Elmhirst’s new book, A Marriage at Sea, investigates not only what happened to the couple after a whale struck and sank their 31-foot Bermuda sloop Auralyn in the 1970s, but also what happened between the two of them out there alone. As it turns out, the experience helped to shape their marriage for the rest of their lives.
The Baileys wrote their own book, 117 Days Adrift, back in 1974, but it’s mostly factual, Elmhirst says. It ends with their rescue and omits the psychology of what they endured—something people didn’t talk much about back then. Elmhirst was able to delve into the topic after finding letters that Maurice wrote later in life, after Maralyn died.
“He’s looking back over 30 or 40 years, and he’s grieving her, so there’s a layer of emotion that wasn’t there in the original book,” says Elmhirst, who also tracked down a friend who did the Baileys’ second voyage with them, to Patagonia, and knew them well.
The couple had only about an hour, Elmhirst says, to get themselves and whatever they could manage off Auralyn before it sank. Maurice was an experienced sailor, and he taught Maralyn, who couldn’t even swim. He navigated with a compass and sextant, and he insisted on heading offshore without any form of radio transmitter.
“He was sort of a purist,” Elmhirst says. “That was very much his way, his style of being in the world. He wanted to be cut off and isolated and to be really alone out on the ocean.”

Maurice had, she says, taken the preparations seriously for offshore cruising, which is why he psychologically collapsed after the boat went down. It was Maralyn, the author says, who had to figure out practical ways to catch fish and collect water, along with managing Maurice’s mental breakdown.

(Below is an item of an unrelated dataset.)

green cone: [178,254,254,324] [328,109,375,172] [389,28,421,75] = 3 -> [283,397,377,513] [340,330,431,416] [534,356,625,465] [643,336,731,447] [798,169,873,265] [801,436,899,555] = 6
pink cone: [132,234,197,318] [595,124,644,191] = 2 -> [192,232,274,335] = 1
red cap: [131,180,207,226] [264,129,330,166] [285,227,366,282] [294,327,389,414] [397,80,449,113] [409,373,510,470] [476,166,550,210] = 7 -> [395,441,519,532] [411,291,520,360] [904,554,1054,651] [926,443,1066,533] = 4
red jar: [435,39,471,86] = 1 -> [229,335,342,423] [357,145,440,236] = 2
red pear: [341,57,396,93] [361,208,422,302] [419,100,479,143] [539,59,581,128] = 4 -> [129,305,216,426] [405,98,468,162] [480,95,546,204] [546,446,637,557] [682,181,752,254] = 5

“He would always say that if it had not been for her, they never would have survived,”
Elmhirst says. “He was thinking about how they could kill themselves—was there enough gas in the canister to end it right now. Her optimism felt almost delusional to him.”
Being on that life raft, Elmhirst says, didn’t so much change the couple, but it did highlight who they really were.
“He took her out to the sea, and she opened up the world to him socially,” Elmhirst says. “I think that played out on the ocean and ever after, with her having to hold him together and make sure they survived.”
The impulse to head offshore in the first place, Elmhirst says, stemmed from Maurice’s upbringing and general dissatisfaction with life. To him, the ocean represented freedom, and the land represented restriction.
“I think it’s like that with a lot of sailors,” she says, “that time on land almost feels like time misspent.”

The months that the couple endured in the life raft ended up being far more than they ever bargained for, she adds. “You can make that choice, which seems like a choice of freedom, but you are then caught in a very intense situation on board. It’s not the freedom that you imagined. It becomes its own kind of restriction if your boat sinks and you’re trapped on a raft.”
And while it was Maralyn who seemed stronger throughout the ordeal on the life raft, Elmhirst says, it was Maurice who helped her blossom into the person she truly was.
“It was obviously still a marriage. I think there was a role that he played, to enable her to have that kind of strength and leadership,” Elmhirst says. “Maurice was willing to concede in ways that some men who are used to being in charge and being the captain maybe wouldn’t be.”
Overall, Elmhirst says, their core desire—to leave the world behind—is something that not only has become more prevalent throughout society since the pandemic, but that also affects just about everyone. That universal feeling is part of what she hopes A Marriage at Sea taps into for readers in the cruising community and beyond.
“It’s a fundamental human urge. It manifests in different ways. In some people it’s the mountains, in other people it’s the sea,” she says. “It’s the urge to escape that daily existence.”